[Complete the following]:
1/ In the review of the disc's special features, who wrote and directed the short film The Steps of Age?
2/ Pick up the review of the disc's special features after its last sentence and keep writing it.

[Passage given]:
* * *

Optional English subtitles for the deaf and hearing impaired are available on all six films, and all of the short films in the special features.
FRAMED
Audio Commentary with Imogen Sara Smith
Author and critic Imogen Sara Smith examines a film she clearly holds in high regard, noting early the importance of almost all details in a film that was one of the one that helped to migrate noir out of the city and into the suburbs. We get interesting detail on many of the actors, especially Glenn Ford, as well as screenwriter Ben Maddow, cinematographer Burnett Guffey, costume designer Jean Louis, director Richard Wallace and more. There’s some always useful coverage on the impact of the blacklist on some of those who worked on the film, the origins and role of the femme fatale in noir cinema, and there’s a handy overview of the Columbia noir cycle. There’s plenty more here. Good stuff.
Image Gallery
18 screens of promotional stills, lobby cards and posters.
The Steps of Age (1950) (24:28)
Written and directed by Framed’s screenwriter, Ben Maddow, this short film for The Films Library, Department of Human Resources, is the first in a Mental Health Film Board series on the emotions of everyday living and looks at the challenges of ageing through the eyes of the recently widowed Mrs. Potter. It’s a slightly simplistic but still touching and pleasingly low-key affair whose greatest strength is its air of realism – despite the characters being played by actors, the feeling that you’re watching a documentary is sometimes quite striking. As someone who lives alone and is getting on a bit now, it’s not a film I found particularly comforting, however.

* * *

[Data listing]:

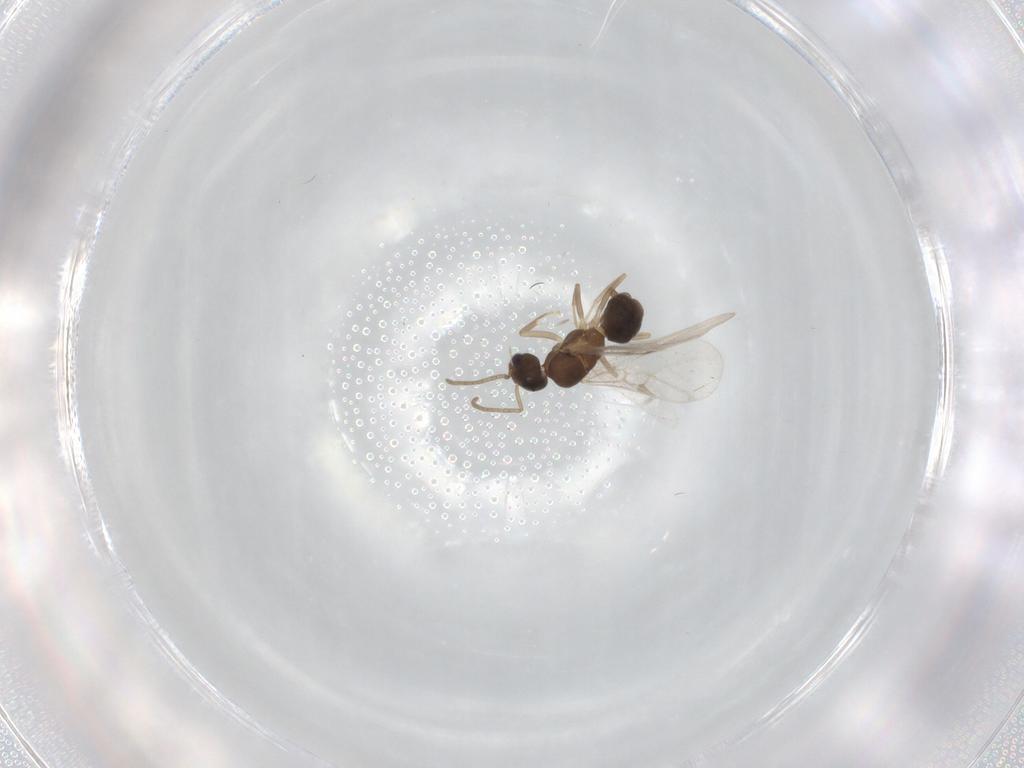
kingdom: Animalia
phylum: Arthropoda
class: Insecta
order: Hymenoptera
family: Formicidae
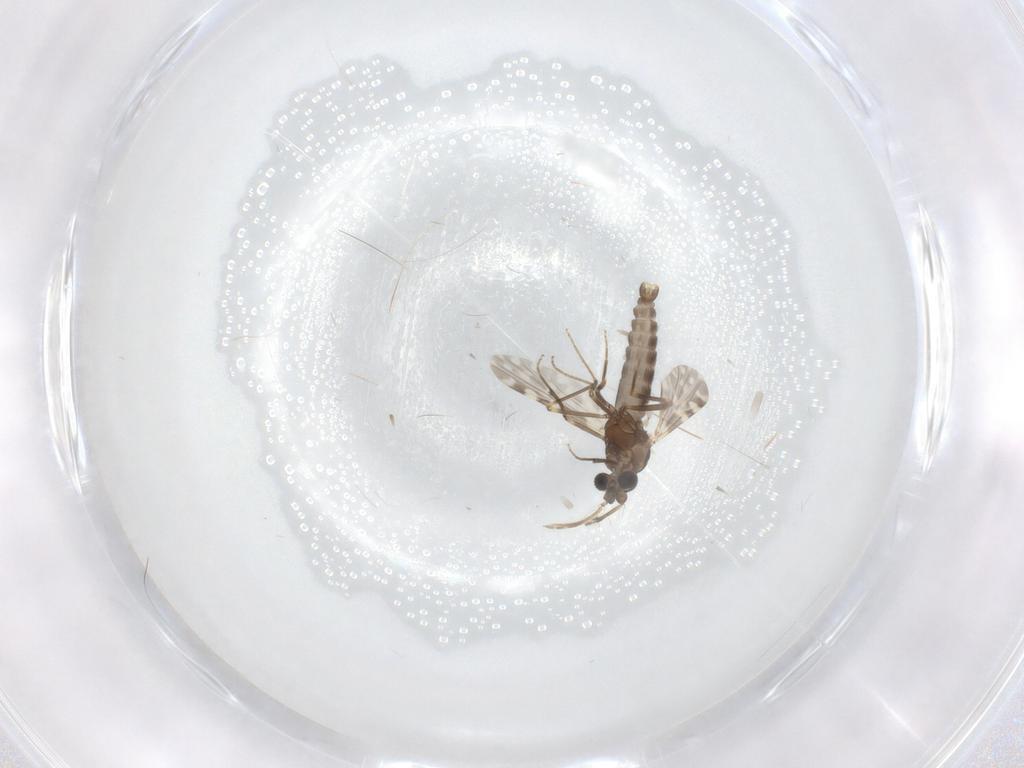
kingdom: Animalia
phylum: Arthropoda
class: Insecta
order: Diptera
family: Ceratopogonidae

* * *

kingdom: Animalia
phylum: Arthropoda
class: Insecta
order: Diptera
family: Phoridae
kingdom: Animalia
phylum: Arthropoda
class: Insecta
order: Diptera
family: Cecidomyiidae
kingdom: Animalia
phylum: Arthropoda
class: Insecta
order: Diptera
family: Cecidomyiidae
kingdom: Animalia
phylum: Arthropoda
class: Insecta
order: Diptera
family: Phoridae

* * *

[Answers to the exercise]:
1/ Ben Maddow, the screenwriter of Framed.

2/
The Three Stooges in ‘Up in Daisy’s Penthouse’ (1953) (16:37)
Shemp, Larry and Moe discover that their oil tycoon father is divorcing their mother in order to marry a younger gold-digger, and they thus head over to his place with the intention of stopping the marriage and bringing him home. Armed with a title that reads like an outrageous innuendo, the film begins with the three boys in bed together in that oddly innocent manner that time has since passed by, and with their father played also by Shemp, the stage for that old comedy favourite of mistaken identity is set. The usual head-slapping and eye-poking aside, there are a couple of rather smart gags in here, the best of which sees Shemp trying everything to remove a clothing stain that is actually a small patch of light from the window, one that he blocks out every time he moves round to clean it. It ends on a Jimmy Durante gag that will likely be lost on younger viewers.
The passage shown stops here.